[[ Information provided, beginning ]]

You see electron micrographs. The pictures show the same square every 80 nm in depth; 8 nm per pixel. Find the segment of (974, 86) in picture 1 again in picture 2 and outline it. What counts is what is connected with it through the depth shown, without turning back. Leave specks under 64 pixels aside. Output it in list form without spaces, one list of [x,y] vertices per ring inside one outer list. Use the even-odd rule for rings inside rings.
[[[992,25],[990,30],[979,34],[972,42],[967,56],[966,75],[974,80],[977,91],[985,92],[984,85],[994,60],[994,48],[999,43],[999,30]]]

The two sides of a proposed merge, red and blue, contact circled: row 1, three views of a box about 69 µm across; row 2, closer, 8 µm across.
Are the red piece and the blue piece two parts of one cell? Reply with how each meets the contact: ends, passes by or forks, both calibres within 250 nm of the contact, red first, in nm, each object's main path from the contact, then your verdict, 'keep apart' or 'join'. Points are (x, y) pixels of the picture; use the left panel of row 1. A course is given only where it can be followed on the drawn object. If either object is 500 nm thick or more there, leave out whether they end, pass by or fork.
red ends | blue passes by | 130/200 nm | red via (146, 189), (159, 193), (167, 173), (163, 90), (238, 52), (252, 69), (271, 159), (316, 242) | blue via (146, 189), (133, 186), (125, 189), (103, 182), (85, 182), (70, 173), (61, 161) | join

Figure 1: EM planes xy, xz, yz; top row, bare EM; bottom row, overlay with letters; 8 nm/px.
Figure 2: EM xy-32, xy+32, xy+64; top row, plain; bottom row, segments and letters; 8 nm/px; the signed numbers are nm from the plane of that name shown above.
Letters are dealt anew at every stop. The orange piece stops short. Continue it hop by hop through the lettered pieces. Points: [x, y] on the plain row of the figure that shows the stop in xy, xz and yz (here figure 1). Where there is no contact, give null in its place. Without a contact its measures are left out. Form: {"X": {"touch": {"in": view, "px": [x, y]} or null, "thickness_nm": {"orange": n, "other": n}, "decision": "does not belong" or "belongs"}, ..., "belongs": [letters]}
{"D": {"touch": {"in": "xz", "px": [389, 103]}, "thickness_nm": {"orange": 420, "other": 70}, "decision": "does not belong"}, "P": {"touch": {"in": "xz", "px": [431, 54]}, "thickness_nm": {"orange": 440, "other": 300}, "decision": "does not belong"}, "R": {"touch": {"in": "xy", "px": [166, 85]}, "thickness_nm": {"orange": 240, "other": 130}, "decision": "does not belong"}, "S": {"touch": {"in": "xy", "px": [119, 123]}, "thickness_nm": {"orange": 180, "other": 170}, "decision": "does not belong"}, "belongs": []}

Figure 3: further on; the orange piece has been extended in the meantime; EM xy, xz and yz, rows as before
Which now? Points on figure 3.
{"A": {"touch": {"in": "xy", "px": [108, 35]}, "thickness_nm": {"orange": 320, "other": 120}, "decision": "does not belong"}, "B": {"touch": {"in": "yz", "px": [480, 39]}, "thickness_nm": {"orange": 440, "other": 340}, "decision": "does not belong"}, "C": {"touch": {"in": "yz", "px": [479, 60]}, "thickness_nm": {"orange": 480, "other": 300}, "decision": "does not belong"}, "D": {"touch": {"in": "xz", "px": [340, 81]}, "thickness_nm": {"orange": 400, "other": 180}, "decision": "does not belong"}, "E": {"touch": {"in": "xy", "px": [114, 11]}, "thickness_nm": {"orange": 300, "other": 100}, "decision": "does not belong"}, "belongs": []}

[[ Information provided, end ]]

## What to work on
Whenever the string "bottom" turns up in a line of the data, copy that line.

## Finished exercise
Figure 1: EM planes xy, xz, yz; top row, bare EM; bottom row, overlay with letters; 8 nm/px.
Figure 2: EM xy-32, xy+32, xy+64; top row, plain; bottom row, segments and letters; 8 nm/px; the signed numbers are nm from the plane of that name shown above.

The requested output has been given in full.